- _Assigned task_:
The answer must be a single number, namely how many lines in the entries below contain the string "CrtYd".

[Design files in text formats]

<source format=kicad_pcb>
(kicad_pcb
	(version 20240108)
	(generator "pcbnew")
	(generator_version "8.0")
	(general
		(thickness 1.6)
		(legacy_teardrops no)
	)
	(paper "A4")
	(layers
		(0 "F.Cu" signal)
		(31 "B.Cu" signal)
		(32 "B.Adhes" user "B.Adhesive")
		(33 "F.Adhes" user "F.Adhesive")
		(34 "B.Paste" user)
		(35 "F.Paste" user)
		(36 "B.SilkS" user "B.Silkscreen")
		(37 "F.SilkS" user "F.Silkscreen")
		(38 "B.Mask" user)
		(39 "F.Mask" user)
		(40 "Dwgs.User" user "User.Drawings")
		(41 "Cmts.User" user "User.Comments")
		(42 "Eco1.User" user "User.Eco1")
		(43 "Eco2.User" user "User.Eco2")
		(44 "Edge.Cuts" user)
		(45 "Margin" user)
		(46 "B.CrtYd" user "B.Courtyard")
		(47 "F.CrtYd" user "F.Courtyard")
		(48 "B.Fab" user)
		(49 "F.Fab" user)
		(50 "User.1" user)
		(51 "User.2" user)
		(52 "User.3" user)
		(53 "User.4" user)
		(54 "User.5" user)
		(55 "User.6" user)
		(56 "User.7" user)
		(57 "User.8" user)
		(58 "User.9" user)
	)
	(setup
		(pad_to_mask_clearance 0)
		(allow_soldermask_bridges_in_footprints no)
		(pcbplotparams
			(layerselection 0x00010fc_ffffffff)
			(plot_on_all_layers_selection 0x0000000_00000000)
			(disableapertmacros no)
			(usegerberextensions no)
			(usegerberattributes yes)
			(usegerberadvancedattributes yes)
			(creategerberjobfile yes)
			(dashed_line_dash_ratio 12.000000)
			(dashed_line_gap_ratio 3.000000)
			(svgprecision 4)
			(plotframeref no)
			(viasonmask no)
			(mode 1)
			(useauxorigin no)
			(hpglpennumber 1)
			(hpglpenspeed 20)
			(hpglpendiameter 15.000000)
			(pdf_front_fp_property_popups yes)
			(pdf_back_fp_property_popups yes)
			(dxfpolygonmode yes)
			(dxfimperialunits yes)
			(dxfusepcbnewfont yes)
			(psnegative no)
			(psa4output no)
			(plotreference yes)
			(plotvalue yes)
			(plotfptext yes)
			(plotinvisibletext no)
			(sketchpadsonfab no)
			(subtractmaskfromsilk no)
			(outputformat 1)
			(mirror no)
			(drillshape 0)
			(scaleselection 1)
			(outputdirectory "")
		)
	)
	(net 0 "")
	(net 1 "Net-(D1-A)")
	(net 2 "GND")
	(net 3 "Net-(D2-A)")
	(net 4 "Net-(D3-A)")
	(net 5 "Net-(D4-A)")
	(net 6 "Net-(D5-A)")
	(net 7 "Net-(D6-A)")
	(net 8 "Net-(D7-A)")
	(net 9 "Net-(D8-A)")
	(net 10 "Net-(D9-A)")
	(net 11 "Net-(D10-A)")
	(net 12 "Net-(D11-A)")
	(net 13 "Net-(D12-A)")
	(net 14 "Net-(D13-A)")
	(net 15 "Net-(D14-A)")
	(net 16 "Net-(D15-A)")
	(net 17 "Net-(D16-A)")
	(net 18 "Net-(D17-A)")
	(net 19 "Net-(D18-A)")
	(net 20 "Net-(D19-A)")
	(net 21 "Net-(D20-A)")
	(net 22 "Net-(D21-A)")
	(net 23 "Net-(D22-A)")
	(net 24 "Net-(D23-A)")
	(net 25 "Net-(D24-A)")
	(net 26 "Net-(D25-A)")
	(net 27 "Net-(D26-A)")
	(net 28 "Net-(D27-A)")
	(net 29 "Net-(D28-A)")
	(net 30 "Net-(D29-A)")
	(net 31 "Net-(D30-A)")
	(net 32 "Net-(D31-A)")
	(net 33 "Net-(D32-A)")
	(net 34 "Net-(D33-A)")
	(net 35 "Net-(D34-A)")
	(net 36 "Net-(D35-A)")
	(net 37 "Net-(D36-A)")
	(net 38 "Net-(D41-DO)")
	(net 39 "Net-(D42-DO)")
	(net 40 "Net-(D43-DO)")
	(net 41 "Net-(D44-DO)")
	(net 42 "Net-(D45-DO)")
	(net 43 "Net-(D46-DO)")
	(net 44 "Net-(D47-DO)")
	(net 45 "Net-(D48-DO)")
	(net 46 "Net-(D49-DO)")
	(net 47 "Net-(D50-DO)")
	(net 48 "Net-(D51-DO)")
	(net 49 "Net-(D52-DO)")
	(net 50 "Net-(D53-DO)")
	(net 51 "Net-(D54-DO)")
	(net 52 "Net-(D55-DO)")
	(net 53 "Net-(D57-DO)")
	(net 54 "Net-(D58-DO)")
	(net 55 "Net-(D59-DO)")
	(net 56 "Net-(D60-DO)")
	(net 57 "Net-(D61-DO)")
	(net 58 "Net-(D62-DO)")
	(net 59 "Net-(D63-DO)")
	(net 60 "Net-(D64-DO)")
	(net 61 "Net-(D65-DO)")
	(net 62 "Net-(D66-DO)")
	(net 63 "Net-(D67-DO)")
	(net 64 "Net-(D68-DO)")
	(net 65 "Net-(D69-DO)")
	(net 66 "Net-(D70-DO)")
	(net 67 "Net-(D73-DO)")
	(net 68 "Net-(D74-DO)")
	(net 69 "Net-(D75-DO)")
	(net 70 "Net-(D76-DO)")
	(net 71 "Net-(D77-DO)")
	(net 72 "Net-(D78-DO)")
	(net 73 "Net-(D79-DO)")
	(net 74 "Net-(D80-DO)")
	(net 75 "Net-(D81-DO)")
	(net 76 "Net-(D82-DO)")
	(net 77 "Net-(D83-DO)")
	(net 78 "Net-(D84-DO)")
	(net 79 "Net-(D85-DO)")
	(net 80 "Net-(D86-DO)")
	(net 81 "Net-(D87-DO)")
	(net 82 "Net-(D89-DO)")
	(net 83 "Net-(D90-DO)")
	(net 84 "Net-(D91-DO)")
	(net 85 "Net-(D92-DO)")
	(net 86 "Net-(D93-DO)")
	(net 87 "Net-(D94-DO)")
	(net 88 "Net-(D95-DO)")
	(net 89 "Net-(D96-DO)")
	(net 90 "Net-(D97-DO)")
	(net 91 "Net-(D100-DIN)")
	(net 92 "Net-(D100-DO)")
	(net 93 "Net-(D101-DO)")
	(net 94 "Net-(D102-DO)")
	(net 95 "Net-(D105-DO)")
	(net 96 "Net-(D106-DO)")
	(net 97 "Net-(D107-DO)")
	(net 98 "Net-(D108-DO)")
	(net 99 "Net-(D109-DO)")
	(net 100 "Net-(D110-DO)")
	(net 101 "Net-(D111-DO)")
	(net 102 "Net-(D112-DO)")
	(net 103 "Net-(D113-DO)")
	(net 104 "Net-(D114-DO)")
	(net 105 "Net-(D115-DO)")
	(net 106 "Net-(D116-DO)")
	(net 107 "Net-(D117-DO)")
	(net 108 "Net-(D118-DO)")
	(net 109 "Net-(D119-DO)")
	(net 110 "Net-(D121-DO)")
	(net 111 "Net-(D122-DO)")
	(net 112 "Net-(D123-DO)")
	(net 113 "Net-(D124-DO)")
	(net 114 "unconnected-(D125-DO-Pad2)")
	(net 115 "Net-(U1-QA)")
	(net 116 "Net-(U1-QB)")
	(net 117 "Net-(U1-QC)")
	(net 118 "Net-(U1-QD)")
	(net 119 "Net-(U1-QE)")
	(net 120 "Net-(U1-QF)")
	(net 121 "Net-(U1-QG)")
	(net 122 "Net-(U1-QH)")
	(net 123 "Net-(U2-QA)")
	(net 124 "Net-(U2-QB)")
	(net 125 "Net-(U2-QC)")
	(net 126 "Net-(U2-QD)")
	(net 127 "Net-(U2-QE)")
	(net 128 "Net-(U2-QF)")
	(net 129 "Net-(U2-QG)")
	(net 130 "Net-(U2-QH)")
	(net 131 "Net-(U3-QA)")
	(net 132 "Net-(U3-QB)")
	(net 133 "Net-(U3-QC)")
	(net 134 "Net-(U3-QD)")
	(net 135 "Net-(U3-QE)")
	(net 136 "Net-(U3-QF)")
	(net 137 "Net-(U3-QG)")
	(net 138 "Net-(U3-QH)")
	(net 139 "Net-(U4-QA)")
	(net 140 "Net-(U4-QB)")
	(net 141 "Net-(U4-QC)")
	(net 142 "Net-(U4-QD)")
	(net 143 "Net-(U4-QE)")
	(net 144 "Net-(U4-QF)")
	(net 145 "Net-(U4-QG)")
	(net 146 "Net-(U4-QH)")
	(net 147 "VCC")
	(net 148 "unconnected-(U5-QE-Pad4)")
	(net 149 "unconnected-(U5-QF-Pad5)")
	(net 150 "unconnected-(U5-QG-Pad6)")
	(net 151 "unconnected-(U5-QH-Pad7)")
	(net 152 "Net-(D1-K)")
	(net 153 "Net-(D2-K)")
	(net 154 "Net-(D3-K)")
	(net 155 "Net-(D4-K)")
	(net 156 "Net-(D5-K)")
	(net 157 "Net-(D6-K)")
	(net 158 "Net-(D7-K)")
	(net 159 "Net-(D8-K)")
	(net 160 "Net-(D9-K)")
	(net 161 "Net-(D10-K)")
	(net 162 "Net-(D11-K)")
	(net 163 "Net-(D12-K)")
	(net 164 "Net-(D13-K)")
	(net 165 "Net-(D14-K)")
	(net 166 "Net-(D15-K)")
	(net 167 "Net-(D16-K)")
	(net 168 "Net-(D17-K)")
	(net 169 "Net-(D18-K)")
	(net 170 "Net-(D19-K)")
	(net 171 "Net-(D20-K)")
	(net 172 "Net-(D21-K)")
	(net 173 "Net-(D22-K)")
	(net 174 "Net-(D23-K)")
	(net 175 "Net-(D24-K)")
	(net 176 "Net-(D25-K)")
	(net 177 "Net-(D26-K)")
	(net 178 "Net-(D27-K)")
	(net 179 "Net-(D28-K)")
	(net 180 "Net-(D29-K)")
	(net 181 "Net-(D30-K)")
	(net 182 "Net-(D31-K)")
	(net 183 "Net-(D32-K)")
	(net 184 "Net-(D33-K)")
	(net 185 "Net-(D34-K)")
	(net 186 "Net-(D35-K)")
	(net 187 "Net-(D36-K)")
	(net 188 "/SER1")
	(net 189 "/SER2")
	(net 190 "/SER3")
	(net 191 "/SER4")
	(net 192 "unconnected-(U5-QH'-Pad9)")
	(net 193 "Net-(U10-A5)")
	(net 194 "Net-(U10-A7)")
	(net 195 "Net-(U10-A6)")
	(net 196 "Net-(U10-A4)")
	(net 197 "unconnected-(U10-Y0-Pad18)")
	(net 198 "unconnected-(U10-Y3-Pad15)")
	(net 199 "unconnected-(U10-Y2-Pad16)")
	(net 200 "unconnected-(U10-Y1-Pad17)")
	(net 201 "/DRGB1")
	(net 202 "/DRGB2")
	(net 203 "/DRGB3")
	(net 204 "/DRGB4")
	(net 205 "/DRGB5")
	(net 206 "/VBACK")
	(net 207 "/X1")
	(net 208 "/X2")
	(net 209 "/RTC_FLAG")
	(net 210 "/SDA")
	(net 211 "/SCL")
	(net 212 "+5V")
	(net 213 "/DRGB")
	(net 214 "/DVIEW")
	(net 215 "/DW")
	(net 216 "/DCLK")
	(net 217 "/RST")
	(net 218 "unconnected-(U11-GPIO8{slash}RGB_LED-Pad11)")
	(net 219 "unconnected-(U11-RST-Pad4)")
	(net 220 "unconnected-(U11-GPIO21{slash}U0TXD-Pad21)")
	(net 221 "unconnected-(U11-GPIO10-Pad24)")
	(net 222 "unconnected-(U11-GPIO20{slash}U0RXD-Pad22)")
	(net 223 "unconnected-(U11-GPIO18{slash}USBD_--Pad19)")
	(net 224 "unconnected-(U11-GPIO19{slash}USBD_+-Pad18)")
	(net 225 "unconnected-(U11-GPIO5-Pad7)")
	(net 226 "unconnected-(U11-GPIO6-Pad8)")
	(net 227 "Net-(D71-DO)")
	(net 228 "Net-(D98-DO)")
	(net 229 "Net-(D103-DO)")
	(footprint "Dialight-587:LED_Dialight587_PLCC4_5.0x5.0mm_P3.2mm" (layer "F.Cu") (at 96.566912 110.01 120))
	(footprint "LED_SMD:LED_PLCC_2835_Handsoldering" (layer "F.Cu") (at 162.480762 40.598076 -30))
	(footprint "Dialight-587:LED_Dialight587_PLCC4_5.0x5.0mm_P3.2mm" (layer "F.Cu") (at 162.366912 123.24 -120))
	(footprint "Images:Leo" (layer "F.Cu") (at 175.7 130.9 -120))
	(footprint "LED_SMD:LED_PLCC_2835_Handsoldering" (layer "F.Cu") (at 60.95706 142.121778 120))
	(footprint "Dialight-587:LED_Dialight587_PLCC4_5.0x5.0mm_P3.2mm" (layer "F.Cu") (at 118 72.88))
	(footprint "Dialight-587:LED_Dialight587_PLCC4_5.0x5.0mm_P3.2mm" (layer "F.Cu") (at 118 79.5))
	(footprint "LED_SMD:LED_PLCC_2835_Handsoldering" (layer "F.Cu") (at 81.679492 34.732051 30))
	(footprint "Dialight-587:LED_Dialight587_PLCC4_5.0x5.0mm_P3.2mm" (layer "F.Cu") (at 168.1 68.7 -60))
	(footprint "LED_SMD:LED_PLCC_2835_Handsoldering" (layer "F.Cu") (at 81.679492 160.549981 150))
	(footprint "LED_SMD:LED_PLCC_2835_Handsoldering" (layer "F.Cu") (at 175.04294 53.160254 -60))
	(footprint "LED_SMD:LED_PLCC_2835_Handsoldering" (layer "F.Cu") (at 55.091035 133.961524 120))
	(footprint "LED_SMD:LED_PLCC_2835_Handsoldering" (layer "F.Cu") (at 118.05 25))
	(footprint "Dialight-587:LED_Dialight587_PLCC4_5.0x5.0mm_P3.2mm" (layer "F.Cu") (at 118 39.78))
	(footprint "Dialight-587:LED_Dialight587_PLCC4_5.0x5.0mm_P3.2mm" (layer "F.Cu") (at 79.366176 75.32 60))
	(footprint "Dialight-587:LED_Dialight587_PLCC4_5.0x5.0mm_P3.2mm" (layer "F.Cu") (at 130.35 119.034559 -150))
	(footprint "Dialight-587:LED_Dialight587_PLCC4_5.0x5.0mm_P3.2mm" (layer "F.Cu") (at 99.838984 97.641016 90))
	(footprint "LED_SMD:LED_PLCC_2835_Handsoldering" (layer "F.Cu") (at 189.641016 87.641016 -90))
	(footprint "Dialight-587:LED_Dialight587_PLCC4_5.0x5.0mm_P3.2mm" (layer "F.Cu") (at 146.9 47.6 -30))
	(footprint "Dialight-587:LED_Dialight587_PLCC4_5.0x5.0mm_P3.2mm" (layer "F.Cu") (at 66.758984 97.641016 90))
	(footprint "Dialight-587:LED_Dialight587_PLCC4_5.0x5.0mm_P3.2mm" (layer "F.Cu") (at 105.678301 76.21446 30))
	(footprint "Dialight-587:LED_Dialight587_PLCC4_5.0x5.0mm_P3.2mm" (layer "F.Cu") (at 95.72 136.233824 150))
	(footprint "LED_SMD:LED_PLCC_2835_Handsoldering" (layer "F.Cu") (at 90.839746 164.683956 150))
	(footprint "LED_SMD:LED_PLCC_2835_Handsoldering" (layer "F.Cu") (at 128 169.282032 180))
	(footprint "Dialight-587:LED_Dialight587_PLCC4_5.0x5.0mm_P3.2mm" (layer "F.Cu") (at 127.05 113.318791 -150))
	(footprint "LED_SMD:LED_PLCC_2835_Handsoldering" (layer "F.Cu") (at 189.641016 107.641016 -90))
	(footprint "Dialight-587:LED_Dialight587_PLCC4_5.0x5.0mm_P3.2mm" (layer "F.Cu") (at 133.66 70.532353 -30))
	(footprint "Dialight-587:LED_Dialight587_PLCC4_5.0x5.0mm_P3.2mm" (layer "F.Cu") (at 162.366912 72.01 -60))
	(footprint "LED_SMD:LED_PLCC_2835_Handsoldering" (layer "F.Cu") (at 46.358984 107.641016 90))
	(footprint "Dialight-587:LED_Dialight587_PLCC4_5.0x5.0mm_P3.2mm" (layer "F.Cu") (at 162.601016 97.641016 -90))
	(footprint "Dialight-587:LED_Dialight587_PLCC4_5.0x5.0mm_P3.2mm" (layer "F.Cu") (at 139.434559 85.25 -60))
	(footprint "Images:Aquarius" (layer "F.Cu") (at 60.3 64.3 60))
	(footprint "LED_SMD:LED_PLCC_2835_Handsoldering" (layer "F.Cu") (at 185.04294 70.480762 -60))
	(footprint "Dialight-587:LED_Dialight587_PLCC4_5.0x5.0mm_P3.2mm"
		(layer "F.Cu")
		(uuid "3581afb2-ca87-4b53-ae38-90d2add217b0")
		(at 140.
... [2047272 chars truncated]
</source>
* * *
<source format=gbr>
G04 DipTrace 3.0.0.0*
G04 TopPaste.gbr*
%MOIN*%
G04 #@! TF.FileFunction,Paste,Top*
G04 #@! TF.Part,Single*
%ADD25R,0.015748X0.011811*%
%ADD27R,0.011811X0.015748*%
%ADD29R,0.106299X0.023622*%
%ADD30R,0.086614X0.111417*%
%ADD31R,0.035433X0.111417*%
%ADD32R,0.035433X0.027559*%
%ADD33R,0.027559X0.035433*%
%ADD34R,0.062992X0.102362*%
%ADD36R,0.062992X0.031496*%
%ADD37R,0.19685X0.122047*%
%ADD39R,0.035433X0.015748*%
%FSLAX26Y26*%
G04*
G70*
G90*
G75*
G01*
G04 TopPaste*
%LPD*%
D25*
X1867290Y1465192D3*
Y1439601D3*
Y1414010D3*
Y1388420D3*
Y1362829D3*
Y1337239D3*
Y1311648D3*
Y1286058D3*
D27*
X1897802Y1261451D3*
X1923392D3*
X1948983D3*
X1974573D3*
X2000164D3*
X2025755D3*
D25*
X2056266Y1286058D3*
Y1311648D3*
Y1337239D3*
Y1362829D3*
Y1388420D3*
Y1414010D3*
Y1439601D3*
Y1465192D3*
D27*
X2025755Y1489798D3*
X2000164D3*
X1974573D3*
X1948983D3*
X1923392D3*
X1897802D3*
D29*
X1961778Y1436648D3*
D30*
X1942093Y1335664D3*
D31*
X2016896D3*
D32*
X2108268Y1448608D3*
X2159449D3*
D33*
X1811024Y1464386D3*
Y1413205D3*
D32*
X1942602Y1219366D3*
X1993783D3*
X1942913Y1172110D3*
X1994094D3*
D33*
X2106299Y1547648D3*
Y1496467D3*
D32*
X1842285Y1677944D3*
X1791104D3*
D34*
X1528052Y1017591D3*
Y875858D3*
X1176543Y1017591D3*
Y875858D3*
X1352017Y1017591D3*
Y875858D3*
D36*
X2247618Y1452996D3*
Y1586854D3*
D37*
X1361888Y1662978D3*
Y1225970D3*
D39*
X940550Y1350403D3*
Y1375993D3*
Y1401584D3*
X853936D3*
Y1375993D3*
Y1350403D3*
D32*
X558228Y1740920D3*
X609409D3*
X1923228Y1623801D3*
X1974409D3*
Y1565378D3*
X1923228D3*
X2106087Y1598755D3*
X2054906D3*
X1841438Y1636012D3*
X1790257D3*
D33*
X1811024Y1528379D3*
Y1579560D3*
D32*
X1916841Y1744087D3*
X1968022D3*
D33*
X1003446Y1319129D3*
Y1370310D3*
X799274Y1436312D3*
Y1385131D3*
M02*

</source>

- _Finished exercise_:
2